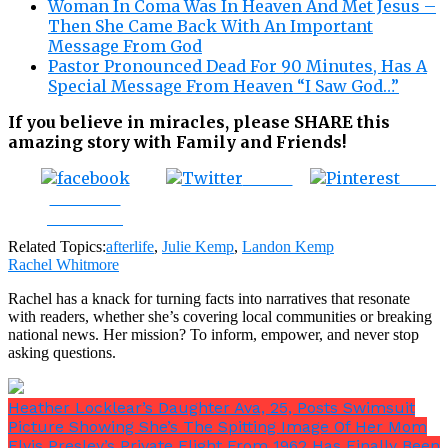
Woman In Coma Was In Heaven And Met Jesus –
Then She Came Back With An Important
Message From God
Pastor Pronounced Dead For 90 Minutes, Has A
Special Message From Heaven “I Saw God…”
If you believe in miracles, please SHARE this
amazing story with Family and Friends!
Tweet
Save
Share on
Facebook
Related Topics:
afterlife
,
Julie Kemp
,
Landon Kemp
Rachel Whitmore
Rachel has a knack for turning facts into narratives that resonate
with readers, whether she’s covering local communities or breaking
national news. Her mission? To inform, empower, and never stop
asking questions.
Heather Locklear’s Daughter Ava, 25, Posts Swimsuit
Picture Showing She’s The Spitting Image Of Her Mom
Elvis Presley’s Private Flight From 1962 Has Finally Been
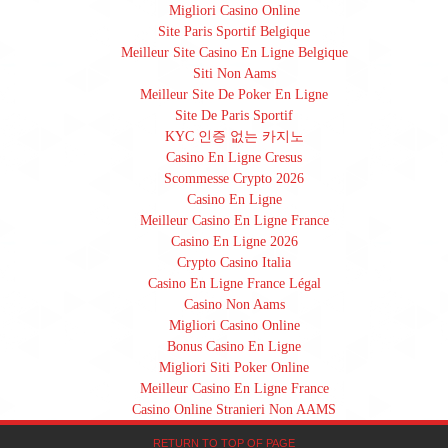
Migliori Casino Online
Site Paris Sportif Belgique
Meilleur Site Casino En Ligne Belgique
Siti Non Aams
Meilleur Site De Poker En Ligne
Site De Paris Sportif
KYC 인증 없는 카지노
Casino En Ligne Cresus
Scommesse Crypto 2026
Casino En Ligne
Meilleur Casino En Ligne France
Casino En Ligne 2026
Crypto Casino Italia
Casino En Ligne France Légal
Casino Non Aams
Migliori Casino Online
Bonus Casino En Ligne
Migliori Siti Poker Online
Meilleur Casino En Ligne France
Casino Online Stranieri Non AAMS
RETURN TO TOP OF PAGE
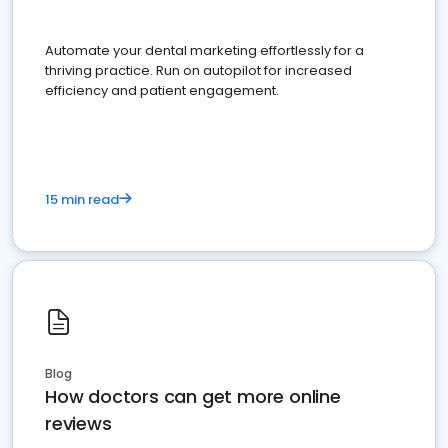
Automate your dental marketing effortlessly for a
thriving practice. Run on autopilot for increased
efficiency and patient engagement.
15 min read
Blog
How doctors can get more online
reviews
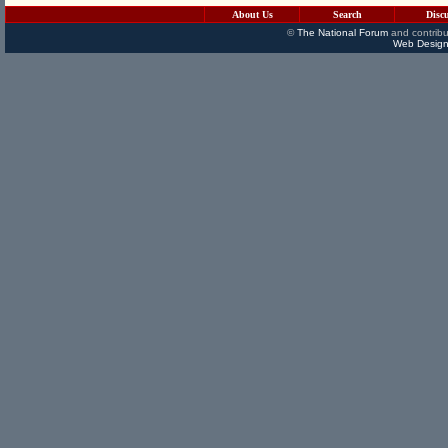
About Us
Search
Disc
©
The National Forum
and contribu
Web Design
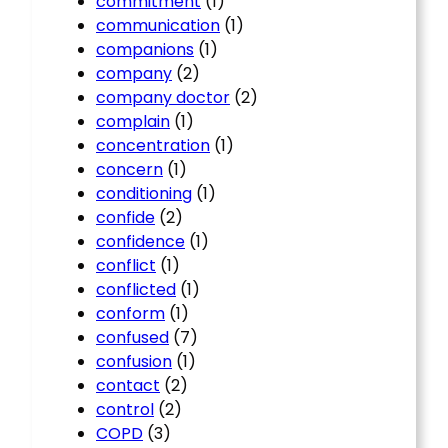
commitment
(1)
communication
(1)
companions
(1)
company
(2)
company doctor
(2)
complain
(1)
concentration
(1)
concern
(1)
conditioning
(1)
confide
(2)
confidence
(1)
conflict
(1)
conflicted
(1)
conform
(1)
confused
(7)
confusion
(1)
contact
(2)
control
(2)
COPD
(3)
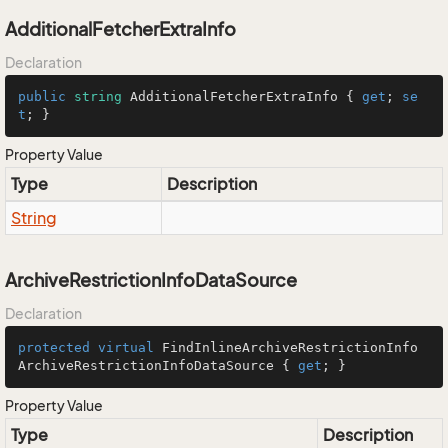
AdditionalFetcherExtraInfo
Declaration
public
string
 AdditionalFetcherExtraInfo { 
get
; 
se
t
; }
Property Value
Type
Description
String
ArchiveRestrictionInfoDataSource
Declaration
protected
virtual
 FindInlineArchiveRestrictionInfo 
ArchiveRestrictionInfoDataSource { 
get
; }
Property Value
Type
Description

• **INSTRUCTIONS FOR THE TASK**
When you repeat the listing, keep it exact and leave the pictures behind.

• **ANSWER SECTION**
Woman In Coma Was In Heaven And Met Jesus –
Then She Came Back With An Important
Message From God
Pastor Pronounced Dead For 90 Minutes, Has A
Special Message From Heaven “I Saw God…”
If you believe in miracles, please SHARE this
amazing story with Family and Friends!
Tweet
Save
Share on
Facebook
Related Topics:
afterlife
,
Julie Kemp
,
Landon Kemp
Rachel Whitmore
Rachel has a knack for turning facts into narratives that resonate
with readers, whether she’s covering local communities or breaking
national news. Her mission? To inform, empower, and never stop
asking questions.
Heather Locklear’s Daughter Ava, 25, Posts Swimsuit
Picture Showing She’s The Spitting Image Of Her Mom
Elvis Presley’s Private Flight From 1962 Has Finally Been
Migliori Casino Online
Site Paris Sportif Belgique
Meilleur Site Casino En Ligne Belgique
Siti Non Aams
Meilleur Site De Poker En Ligne
Site De Paris Sportif
KYC 인증 없는 카지노
Casino En Ligne Cresus
Scommesse Crypto 2026
Casino En Ligne
Meilleur Casino En Ligne France
Casino En Ligne 2026
Crypto Casino Italia
Casino En Ligne France Légal
Casino Non Aams
Migliori Casino Online
Bonus Casino En Ligne
Migliori Siti Poker Online
Meilleur Casino En Ligne France
Casino Online Stranieri Non AAMS
RETURN TO TOP OF PAGE
Automate your dental marketing effortlessly for a
thriving practice. Run on autopilot for increased
efficiency and patient engagement.
15 min read
Blog
How doctors can get more online
reviews
About Us
Search
Disc
©
The National Forum
and contribu
Web Design
commitment
(1)
communication
(1)
companions
(1)
company
(2)
company doctor
(2)
complain
(1)
concentration
(1)
concern
(1)
conditioning
(1)
confide
(2)
confidence
(1)
conflict
(1)
conflicted
(1)
conform
(1)
confused
(7)
confusion
(1)
contact
(2)
control
(2)
COPD
(3)
AdditionalFetcherExtraInfo
Declaration
public
string
 AdditionalFetcherExtraInfo { 
get
; 
se
t
; }
Property Value
Type
Description
String
ArchiveRestrictionInfoDataSource
Declaration
protected
virtual
 FindInlineArchiveRestrictionInfo 
ArchiveRestrictionInfoDataSource { 
get
; }
Property Value
Type
Description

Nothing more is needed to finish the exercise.